Thursday, 26 August 2010
The BBC - it's the new C of E
A thought long fermenting in what I am pleased to call my brain makes an interesting historical link between the curates of the Victorian era and the linen-suited denizens of Broadcasting House's corridors today.
Under the Great White Mother and Kaiser-i-Hind, Oxford and Cambridge produced a surfeit of vaguely posh and vaguely but pointlessly educated young chaps who lacked the drive and physical fitness to go off and join the army or indeed any discernable professional skills, but who nonetheless thought of themselves as part of a God-chosen elite destined to order others about. The only appropriate career thus open to them was the Church, in which they could stand in pulpits and lecture the population at large about the moral, aesthetic and intellectual deficiencies of their hard-labouring, poverty-haunted lives.
Oxford and Cambridge - never institutions to go charging ahead with radical reform - still manage to produce a worrying surfeit of vaguely posh and vaguely but pointlessly educated young chaps and similar young gels who share the desires, ambitions and lack of appropriate talents of their Victorian forebears. But nowadays, alas, the C of E provides very little in the way of full pews to harangue.

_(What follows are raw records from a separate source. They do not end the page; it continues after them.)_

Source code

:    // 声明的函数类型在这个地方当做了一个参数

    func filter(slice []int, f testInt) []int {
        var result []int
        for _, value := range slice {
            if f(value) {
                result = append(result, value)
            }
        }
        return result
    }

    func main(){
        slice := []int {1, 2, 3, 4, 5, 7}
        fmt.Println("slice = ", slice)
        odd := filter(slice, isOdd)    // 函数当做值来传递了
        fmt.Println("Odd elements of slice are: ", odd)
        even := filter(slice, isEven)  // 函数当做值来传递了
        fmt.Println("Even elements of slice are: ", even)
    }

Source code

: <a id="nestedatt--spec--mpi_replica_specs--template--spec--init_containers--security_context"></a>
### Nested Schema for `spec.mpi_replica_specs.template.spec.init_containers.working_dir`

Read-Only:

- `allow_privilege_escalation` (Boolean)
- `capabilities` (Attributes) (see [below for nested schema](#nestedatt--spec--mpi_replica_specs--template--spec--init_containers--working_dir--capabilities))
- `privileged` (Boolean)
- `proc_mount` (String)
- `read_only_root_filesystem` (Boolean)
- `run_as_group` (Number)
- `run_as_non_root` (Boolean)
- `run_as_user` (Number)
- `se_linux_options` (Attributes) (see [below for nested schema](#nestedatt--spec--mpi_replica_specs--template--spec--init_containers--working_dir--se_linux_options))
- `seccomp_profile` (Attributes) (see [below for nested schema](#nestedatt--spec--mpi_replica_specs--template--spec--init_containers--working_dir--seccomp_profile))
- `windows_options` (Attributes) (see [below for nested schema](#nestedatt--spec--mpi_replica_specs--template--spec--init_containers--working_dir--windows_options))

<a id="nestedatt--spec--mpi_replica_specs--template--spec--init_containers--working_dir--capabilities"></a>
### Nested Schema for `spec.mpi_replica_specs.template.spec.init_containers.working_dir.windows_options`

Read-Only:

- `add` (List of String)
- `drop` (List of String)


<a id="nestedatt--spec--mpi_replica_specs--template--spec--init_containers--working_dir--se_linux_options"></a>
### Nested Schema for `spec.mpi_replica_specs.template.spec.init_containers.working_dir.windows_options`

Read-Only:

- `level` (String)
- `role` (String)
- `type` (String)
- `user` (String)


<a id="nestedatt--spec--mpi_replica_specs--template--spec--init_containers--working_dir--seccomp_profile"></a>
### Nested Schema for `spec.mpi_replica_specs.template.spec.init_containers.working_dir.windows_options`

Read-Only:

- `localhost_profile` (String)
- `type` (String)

And in any case, the church today provides very little for anyone in the way of career benefits besides camping about in fancy tat and drinking free wine, qualities which have led the priesthood to become colonised by inverts to a degree that makes it impossible for the weak-kneed Silurian buffoon occupying the throne of St Augustine to avoid giving them pointy hats and crooks.
Where was I?
Oh yes - the decline of the church has led to ever decreasing cushy job opportunities for vaguely posh and vaguely but pointlessly educated young chaps to lecture the rest of us, which is where the BBC comes in - as an employer of first resort for vaguely posh and vaguely but pointlessly educated young chaps and a bully pulpit for telling everyone else how to live their lives in a patronising but uncomprehending manner. I rest m'case.